For a filling dish which is also a crowd-pleaser, order sindat, a Lao-style hotpot. The waiter prepared our hotpot for us. It was served with a small charcoal burning stove with a lip, allowing a metal domed griddle to sit perfectly horizontal. The waiter poured broth around the domed griddle. Then he brought us a plate of thinly sliced beef, pork and chicken, and a basket of vegetables, mushrooms, noodles and eggs.

Sindat is a combination of a Japanese hotpot and Korean BBQ. We were wowed. Leafy vegetables, noodles, mushrooms and eggs go into the broth. Meat and pork fat are grilled on the dome-shaped griddle.The pork fat greases the griddle as the meat cooks. All the drippings of the meat go into the broth, making a delicious soup.
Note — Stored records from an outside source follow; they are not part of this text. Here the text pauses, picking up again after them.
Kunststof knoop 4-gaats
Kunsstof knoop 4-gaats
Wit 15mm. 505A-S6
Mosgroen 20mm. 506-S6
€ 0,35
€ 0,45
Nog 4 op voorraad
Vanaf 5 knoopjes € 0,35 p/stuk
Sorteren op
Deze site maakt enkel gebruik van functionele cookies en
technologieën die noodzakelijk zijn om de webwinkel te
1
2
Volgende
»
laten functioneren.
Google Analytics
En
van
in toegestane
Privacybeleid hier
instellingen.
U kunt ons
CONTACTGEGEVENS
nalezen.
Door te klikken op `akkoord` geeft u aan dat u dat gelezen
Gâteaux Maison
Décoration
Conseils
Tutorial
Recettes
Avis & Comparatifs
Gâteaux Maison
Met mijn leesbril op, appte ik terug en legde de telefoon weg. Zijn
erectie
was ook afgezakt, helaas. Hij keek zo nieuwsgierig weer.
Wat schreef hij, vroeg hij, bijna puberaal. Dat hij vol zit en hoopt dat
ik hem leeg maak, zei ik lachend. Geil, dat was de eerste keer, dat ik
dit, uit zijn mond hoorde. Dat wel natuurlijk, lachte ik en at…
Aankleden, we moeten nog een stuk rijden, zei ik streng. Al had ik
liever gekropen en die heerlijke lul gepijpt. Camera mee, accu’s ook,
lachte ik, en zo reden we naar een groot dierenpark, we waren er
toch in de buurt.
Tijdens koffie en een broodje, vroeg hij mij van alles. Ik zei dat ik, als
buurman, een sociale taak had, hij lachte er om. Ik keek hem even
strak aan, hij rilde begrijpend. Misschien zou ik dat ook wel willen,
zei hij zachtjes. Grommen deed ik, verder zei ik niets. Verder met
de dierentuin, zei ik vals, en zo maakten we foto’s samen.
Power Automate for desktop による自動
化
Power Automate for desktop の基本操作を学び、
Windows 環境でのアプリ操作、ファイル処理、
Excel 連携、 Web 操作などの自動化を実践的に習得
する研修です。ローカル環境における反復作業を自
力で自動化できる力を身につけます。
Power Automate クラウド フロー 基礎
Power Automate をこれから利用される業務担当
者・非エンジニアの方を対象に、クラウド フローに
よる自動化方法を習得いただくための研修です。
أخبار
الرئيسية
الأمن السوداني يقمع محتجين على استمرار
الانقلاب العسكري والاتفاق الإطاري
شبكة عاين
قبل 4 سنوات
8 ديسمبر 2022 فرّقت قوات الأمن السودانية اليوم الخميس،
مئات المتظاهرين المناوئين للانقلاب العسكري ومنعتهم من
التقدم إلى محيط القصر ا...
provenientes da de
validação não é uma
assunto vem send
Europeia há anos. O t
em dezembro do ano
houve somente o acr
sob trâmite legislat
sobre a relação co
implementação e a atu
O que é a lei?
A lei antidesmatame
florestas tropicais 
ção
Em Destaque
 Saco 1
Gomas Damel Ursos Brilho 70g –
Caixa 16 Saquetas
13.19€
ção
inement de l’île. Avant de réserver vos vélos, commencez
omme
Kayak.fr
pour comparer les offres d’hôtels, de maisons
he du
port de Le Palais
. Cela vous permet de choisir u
At this restaurant, food can be dipped in a sauce that gourmets can customise to taste. Peanut sauce is the base. To the peanut sauce, you can add chopped garlic, fresh chilies, and lime juice, all of which are a savory complement to grilled meat.
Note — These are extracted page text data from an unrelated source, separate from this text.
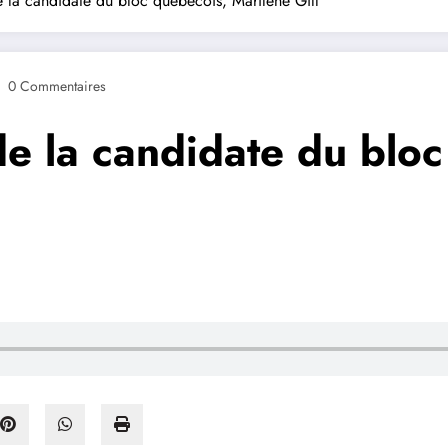
la candidate du bloc québécois, Marilène Gill
0 Commentaires
e la candidate du bloc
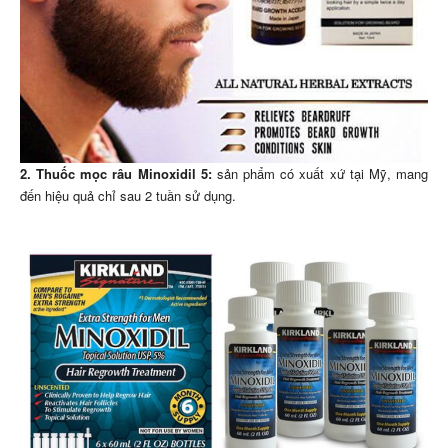
2. Thuốc mọc râu Minoxidil 5:
sản phẩm có xuất xứ tại Mỹ, mang
đến hiệu quả chỉ sau 2 tuần sử dụng.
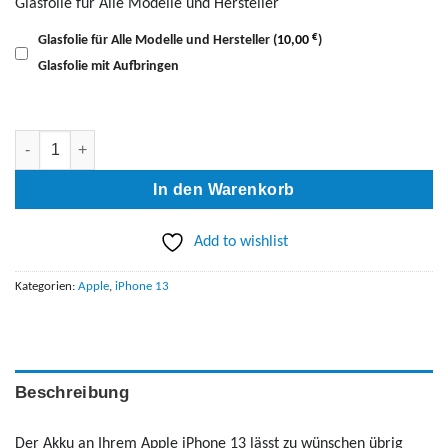
Glasfolie für Alle Modelle und Hersteller
€
Glasfolie für Alle Modelle und Hersteller
(
10,00
)
Glasfolie mit Aufbringen
iPhone 13 AKKU Austausch Menge
In den Warenkorb
Add to wishlist
Kategorien:
Apple
,
iPhone 13
Beschreibung
Der Akku an Ihrem Apple iPhone 13 lässt zu wünschen übrig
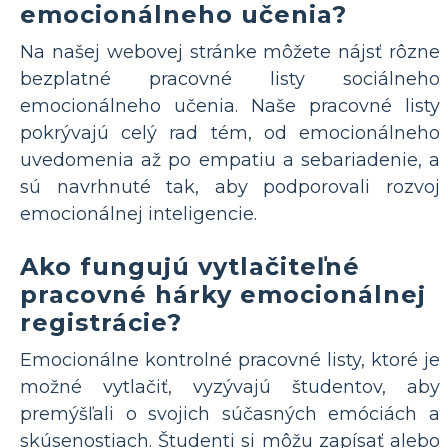
emocionálneho učenia?
Na našej webovej stránke môžete nájsť rôzne
bezplatné pracovné listy sociálneho
emocionálneho učenia. Naše pracovné listy
pokrývajú celý rad tém, od emocionálneho
uvedomenia až po empatiu a sebariadenie, a
sú navrhnuté tak, aby podporovali rozvoj
emocionálnej inteligencie.
Ako fungujú vytlačiteľné
pracovné hárky emocionálnej
registrácie?
Emocionálne kontrolné pracovné listy, ktoré je
možné vytlačiť, vyzývajú študentov, aby
premýšľali o svojich súčasných emóciách a
skúsenostiach. Študenti si môžu zapísať alebo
There are many other Lao specialities on the menu, including fried green moss, crispy pork skin, and dried beef.  All of them tempted me. But I decided to try them next time.

The culinary experience is complete with Lao beer, which was created in 1973 and named "Asia’s best beer" by Time magazine in 2004. Lao Beer is made with rice, as well as malt, giving the drink a light, exotic flavour.

What I like least about this restaurant: they don’t serve dessert. I hope that by the next time I visit, Soukkhavong will add Lao sweets, such as Khao Nieow Ma Muang (sticky rice and mango) and bananas in coconut cream, which I ate in Laos and can’t forget. VNS


Laos Restaurant

Address: 110 Cầu Giấy, Quận Cầu Giấy, Hà NộiTel: (04) 66828327 - Hotline: 0982182290Facebook: nhahanglao, laorestaurant

Open: Monday-Sunday

Hours: 8am – 11pm

Comments: Large indoor and outdoor dining areas. Garden. Nice English-speaking staff. Attentive service. Authentic Laotian cuisine.

Green papaya salad: Tam Maak Hung salad is crunchy and preserves its fresh flavour well in this dish.
Foodie delights: Gourmets enjoy sindat, the combination of Japanese hotpot and Korean BBQ.
Beef larb: The meat can be either raw or cooked; it is minced and mixed with chili, mint and, optionally, assorted vegetables.